- Cover of the 2003 DVD release
- Genre: Thriller
- Created by: Tony Benet
- Written by: John Brown
- Directed by: Mike Vardy
- Starring: Patrick Malahide Stephen Dillane Pippa Haywood
- Theme music composer: Nigel Hess
- Country of origin: United Kingdom
- Original language: English
- No. of series: 1
- No. of episodes: 4

Production
- Executive producer: Ted Childs
- Producers: Dierdre Keir Annie Rees Kevin Lester
- Running time: 50 minutes
- Production company: Central Independent Television

Original release
- Network: ITV
- Release: 4 June – 25 June 1988

= The One Game =

The One Game is a four-part 1988 British television drama serial, produced by Central Independent Television and broadcast on ITV from 4 June to 25 June 1988. Set and filmed in Birmingham, it starred Patrick Malahide, Stephen Dillane (credited as "Stephen Dillon"), Pippa Haywood and Kate McKenzie, and was written by John Brown from a concept by Tony Benet.

== Plot ==
Nick Thorne (Dillane) is a businessman who has achieved success by marketing games. He finds himself drawn into a "reality game" by his former business partner Magnus (Malahide), whom Nick had forced out of their games company after its initial success. Called "The One Game", this sees Nick take on a series of challenges which force him to explore his past, while both his professional and personal life come under threat.

____

STATED GOAL 1: In the article on The One Game, what makes Nick Thorne explore his past? Answer in one to three sentences.
STATED GOAL 2: Write out the stretch from "The One Game is" through "by Tony Benet." in the article on The One Game again, with "Manchester" in place of "Birmingham".
The listing isn't needed for any of this work.

SOURCE DATA:

____

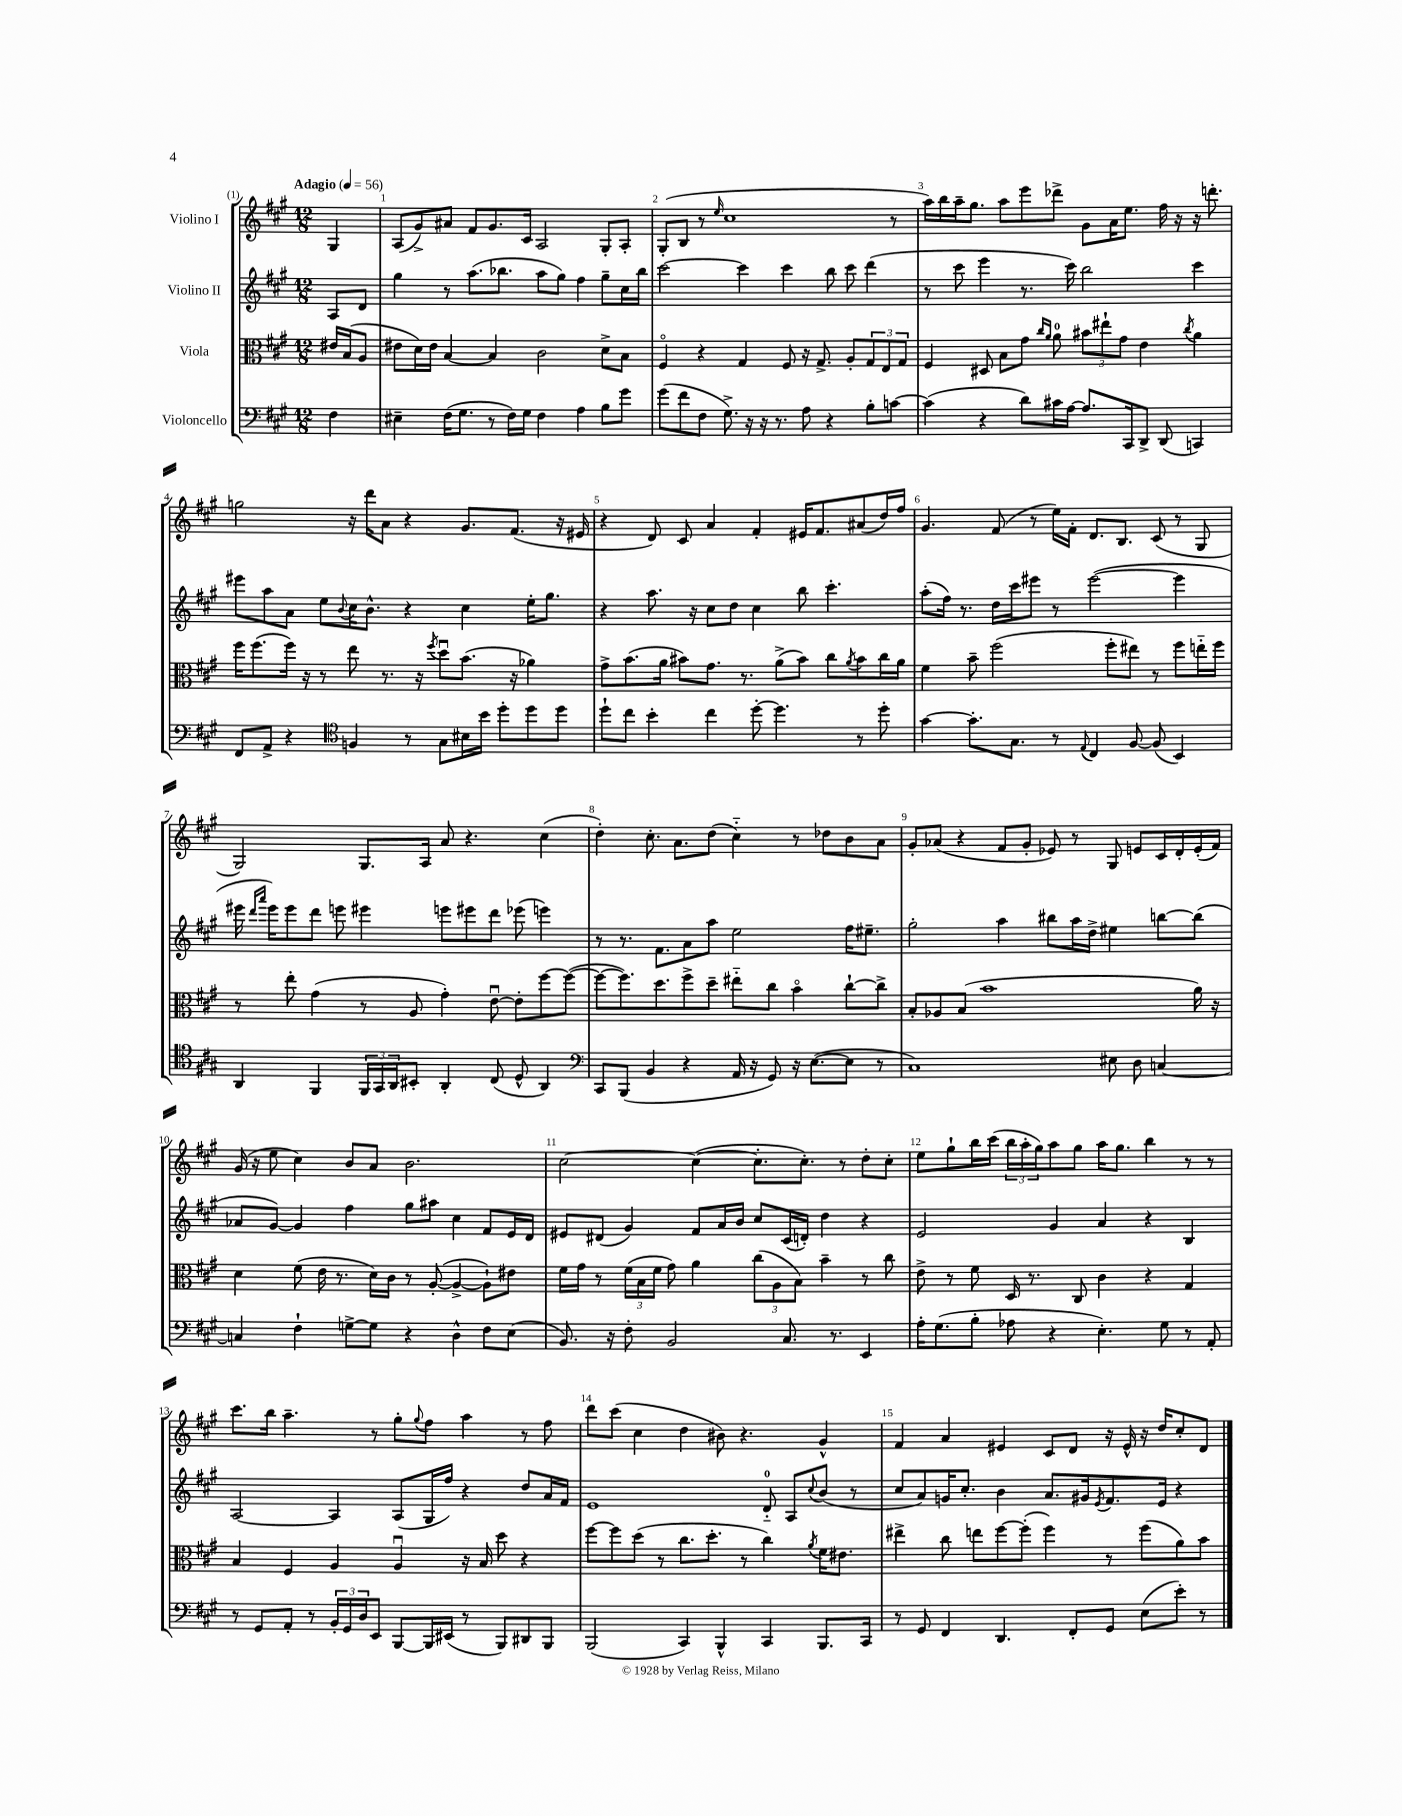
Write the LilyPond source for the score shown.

____

WORKED ANSWER 1: The challenges he takes on in the reality game called "The One Game" force him to explore his past. Meanwhile, both his professional and his personal life come under threat.

WORKED ANSWER 2:
The One Game is a four-part 1988 British television drama serial, produced by Central Independent Television and broadcast on ITV from 4 June to 25 June 1988. Set and filmed in Manchester, it starred Patrick Malahide, Stephen Dillane (credited as "Stephen Dillon"), Pippa Haywood and Kate McKenzie, and was written by John Brown from a concept by Tony Benet.